Kamermeisjes (Sleep Out), 2000
FIFI LUZUALI
Sleeping is about relaxing. Thinking. Reflecting. Sometimes I fancy sleeping in these hotel beds. (laughs)
Synopsis: A portrait of Brussels as a metropolitan city of passage, with the hotel as a place of encounter and confrontation, of arrival, stay and departure. Seen from the perspective of a Brussels’ chamber maid, often an itinerant herself. She enters the intimate world of the traveller, and collects the traces he leaves in his room. Through her personal story and her own reality Kaat and Dorothée want to paint a picture of Brussels’ versatility. This portrait is realized as an installation with a large number of photos linked to texts.
Cast: Kirsti Richt * Amel Ayed * Fifi Luzuali * Kadishe Islami * Maria Spano * Fatima Bitar.

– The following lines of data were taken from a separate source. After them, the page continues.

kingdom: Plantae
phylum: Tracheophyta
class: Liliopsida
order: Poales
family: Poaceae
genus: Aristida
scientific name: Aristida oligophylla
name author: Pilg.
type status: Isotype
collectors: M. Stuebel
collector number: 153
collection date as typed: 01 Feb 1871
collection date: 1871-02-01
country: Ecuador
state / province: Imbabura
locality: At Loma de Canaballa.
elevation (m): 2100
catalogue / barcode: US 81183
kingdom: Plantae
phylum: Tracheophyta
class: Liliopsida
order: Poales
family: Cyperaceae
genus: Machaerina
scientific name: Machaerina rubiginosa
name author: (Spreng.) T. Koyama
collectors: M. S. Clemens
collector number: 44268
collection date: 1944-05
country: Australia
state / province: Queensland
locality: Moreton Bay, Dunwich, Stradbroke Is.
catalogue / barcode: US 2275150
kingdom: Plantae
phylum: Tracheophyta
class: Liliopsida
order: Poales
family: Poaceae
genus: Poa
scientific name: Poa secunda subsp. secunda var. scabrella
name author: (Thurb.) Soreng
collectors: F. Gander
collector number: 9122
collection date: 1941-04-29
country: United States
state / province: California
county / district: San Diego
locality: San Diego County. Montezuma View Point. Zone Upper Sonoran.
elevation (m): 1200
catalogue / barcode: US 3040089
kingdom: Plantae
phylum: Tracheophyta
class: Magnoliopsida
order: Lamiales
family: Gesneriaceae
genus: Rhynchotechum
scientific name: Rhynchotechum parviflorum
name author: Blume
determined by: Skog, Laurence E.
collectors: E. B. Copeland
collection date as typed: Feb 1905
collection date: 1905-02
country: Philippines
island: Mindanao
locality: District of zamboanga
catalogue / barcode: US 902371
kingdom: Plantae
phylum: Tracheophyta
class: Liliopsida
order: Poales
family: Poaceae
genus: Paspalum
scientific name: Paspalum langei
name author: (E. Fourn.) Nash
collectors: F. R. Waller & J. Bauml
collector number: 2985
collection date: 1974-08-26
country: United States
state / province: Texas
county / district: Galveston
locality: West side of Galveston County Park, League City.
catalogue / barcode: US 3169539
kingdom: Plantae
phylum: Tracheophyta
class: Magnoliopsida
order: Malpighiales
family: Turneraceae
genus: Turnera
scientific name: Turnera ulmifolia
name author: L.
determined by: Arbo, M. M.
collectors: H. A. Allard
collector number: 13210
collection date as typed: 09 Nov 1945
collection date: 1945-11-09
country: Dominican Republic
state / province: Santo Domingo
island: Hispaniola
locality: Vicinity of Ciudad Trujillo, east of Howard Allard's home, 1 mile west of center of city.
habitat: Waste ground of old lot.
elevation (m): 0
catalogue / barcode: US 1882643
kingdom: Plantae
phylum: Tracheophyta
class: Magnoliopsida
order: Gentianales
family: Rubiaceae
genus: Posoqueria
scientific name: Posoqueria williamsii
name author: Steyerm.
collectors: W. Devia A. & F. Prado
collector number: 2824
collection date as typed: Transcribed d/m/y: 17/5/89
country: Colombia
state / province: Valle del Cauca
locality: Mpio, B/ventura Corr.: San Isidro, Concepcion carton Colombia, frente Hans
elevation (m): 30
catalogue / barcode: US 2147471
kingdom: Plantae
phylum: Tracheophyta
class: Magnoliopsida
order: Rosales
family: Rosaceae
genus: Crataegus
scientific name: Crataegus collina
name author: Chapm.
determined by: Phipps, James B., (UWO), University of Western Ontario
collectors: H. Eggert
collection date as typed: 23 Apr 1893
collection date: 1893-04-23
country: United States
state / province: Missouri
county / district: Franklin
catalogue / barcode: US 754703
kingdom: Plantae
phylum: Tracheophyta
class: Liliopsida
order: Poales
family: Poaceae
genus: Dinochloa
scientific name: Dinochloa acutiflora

Year:2000 | Length:30’| format:DCP |
Language:French & English | Subtitles:Dutch & Eng
Screenplay: Dorothée van den Berghe
Kaat Van Doren
Directors: Dorothée van den Berghe
Kaat Van Doren
DOP: Dorothée van den Berghe
Editor: Vallyn Leroy
Production: Brussel/ Bruxelles 2000,
PLAIZIER
Producer: Michaël Greweldinger
Festivals:
Belgium: The festival of Brussels 2000’
Press:
De Standaard:
“In this Brussels of passers-by, contacts are fleeting and banal. As are some of the stories: how many minutes per room their schedule gives them, whether customers greet them, that men are cleaner than women, Chinese often dirtier than Iraqis, that many travellers lose one shoe, never two. But then the stories surface, goodbyes, war, uprooting, death, individual stories to world tragedies. It shows how small the step is between the banal and the tragic".
Le Soir:
"Women of the shadows, they practice the art of the bed in every corner and with sparkling plumbing. As you leave your well-appointed room, they invest the space, aspirating morsels of intimacy: each transient lodging harbors a secret tale, hosting a nationality serving a particular purpose. From host to host, they draw a map of intimacy, of indifference, or of the ephemeral. In the rotunda of the Ravenstein gallery, beloved transitional space of commuters, Dorothee van den Berghe and Kaat van Doorn's installation borrows the master key of these ladies, revealing the reality of certain hotels as microcosms of the metropolis."